You should look into those videos
Thank you @pavlos. Even though Seth’s implementation is in keras/ tensorflow, it’s still useful, especially as I’m struggling with the Dataset/Dataloader part in pytorch.
Hi, can anybody help me out with Fastai Audio model testing on Gradio.

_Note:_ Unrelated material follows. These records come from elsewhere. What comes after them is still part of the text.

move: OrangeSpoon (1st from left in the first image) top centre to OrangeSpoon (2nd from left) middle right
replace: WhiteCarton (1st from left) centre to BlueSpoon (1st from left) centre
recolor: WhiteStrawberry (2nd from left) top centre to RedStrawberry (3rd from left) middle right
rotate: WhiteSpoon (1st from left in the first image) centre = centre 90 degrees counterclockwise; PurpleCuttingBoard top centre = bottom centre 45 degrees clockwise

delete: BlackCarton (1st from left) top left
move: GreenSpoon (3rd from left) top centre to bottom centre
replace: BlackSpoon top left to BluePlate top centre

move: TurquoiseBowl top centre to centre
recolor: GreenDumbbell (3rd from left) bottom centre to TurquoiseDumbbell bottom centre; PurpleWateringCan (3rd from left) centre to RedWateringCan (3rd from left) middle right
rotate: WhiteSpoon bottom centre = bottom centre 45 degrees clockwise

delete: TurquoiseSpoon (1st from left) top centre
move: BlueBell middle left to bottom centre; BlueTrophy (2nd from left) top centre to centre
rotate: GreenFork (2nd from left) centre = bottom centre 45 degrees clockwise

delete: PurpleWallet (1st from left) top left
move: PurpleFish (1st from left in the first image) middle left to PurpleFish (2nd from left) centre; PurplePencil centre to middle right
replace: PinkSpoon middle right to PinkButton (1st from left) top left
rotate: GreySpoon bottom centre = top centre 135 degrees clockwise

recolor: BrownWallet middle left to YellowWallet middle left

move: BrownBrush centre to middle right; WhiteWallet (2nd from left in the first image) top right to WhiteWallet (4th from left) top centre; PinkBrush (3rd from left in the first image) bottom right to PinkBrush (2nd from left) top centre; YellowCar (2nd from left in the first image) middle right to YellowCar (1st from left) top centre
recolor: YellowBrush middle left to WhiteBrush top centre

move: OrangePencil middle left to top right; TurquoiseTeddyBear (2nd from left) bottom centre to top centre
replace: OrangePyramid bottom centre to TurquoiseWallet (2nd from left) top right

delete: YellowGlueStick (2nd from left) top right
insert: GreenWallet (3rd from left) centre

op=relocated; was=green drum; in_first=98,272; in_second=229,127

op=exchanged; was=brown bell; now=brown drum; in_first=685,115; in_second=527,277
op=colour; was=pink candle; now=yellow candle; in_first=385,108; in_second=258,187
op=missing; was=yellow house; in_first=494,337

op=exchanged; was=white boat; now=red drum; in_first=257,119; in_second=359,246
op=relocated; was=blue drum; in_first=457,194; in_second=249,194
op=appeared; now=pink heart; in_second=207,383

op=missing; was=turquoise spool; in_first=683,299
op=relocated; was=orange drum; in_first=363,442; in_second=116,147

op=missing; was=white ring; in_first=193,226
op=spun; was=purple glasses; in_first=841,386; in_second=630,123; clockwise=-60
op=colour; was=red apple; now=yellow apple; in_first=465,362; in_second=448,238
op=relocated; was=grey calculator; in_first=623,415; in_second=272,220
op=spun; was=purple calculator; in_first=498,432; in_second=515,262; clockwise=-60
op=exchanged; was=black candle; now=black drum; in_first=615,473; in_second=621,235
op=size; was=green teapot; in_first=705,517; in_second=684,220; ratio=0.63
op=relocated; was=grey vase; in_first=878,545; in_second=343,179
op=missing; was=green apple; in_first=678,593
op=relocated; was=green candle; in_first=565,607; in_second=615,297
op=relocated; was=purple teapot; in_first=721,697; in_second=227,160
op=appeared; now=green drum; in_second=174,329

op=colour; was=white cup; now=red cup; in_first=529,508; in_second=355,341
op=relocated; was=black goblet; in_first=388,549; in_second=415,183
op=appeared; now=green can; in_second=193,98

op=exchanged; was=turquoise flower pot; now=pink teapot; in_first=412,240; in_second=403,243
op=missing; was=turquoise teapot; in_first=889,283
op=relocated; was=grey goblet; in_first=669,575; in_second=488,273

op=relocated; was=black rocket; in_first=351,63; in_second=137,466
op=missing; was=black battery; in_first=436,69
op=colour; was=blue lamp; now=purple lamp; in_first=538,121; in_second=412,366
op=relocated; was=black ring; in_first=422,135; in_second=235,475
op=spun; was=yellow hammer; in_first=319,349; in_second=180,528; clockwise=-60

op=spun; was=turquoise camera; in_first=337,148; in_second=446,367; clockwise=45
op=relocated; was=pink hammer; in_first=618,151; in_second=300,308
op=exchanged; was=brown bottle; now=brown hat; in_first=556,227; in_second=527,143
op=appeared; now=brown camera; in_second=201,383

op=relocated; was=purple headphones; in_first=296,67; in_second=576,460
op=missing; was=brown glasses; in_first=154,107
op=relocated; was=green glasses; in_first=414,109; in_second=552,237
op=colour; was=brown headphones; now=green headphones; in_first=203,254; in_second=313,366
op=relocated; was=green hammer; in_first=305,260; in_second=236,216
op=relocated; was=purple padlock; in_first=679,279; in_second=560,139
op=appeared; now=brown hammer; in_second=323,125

Currently I am facing the following error:
AssertionError: Expected an input of type in
- <class ‘pandas.core.series.Series’>
- <class ‘pathlib.PosixPath’>
- <class ‘fastaudio.core.signal.AudioTensor’>
but got <class ‘torch.Tensor’>
Thanks
Can you create a small sample block of code to test out? I haven’t used gradio before so I might not be helpful, but I’m willing to look at it if you have an easy to run chunk of code to tinker with.
Yes sure, thanks for taking time.
labels=learner_res34.dls.vocab
def predict_audio(audio):
pred,pred_idx,probs = learner_res34.predict(audio[1])
return {labels[i]: float(probs[i]) for i in range(len(labels))}
gr_interface = gr.Interface(fn=[
predict_audio], inputs=gr.inputs.Audio(source="upload",type='numpy'),
#outputs=gr.outputs.Label(num_top_classes=len(labels_34)),
outputs=gr.outputs.Label(num_top_classes=5),
title="Audio Classification:",
description='{}'.format(labels),
#examples=[[examples_20_dir+x] for i,x in enumerate(os.listdir(examples_20_dir)) if i<2],
#examples_per_page=5,
#embedding='default',
interpretation="default")
gr_interface.launch(debug=True)
What is being passed into audio? I think seeing where you build your dls would be useful as well
Actually, learner can handle the preprocessing, from a path.
But when I pass the ‘file mode’ in gradio, it gives me error:
AssertionError: Expected an input of type in
- <class ‘pandas.core.series.Series’>
- <class ‘pathlib.PosixPath’>
- <class ‘fastaudio.core.signal.AudioTensor’>
but got <class ‘tempfile._TemporaryFileWrapper’>
AudioTensor.create expects a file. Is there any way, to pass a numpy array to it.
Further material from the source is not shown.